*** Opening AVAILABLE DATA ***

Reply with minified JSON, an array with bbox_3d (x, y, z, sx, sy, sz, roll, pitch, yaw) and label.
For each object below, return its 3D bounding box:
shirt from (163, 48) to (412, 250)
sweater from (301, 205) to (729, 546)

*** Closing AVAILABLE DATA ***
*** Opening AVAILABLE DATA ***

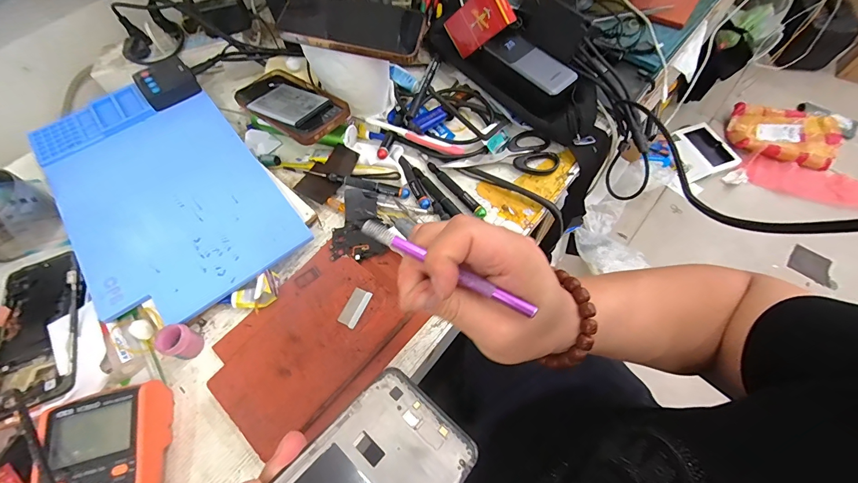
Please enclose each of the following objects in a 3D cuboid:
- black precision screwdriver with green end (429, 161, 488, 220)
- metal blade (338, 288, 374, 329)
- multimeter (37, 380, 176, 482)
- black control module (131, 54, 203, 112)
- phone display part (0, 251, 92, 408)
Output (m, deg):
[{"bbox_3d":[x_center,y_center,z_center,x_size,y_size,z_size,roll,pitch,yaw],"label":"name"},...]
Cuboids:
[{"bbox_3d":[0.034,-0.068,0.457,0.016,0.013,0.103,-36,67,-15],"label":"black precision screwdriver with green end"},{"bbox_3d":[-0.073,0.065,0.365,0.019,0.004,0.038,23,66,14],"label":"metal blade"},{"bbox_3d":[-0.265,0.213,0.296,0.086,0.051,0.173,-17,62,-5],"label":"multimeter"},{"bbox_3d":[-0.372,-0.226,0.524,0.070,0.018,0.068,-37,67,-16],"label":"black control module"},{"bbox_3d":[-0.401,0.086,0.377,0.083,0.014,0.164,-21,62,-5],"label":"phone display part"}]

*** Closing AVAILABLE DATA ***

[THE TASK] The line above containing "shirt from (163, 48) to (412, 250)", the line containing "sweater from (301, 205) to (729, 546)", and every line between them are to be transcribed exactly; no other line is wanted.

[ANSWER FOR THE TASK]
shirt from (163, 48) to (412, 250)
sweater from (301, 205) to (729, 546)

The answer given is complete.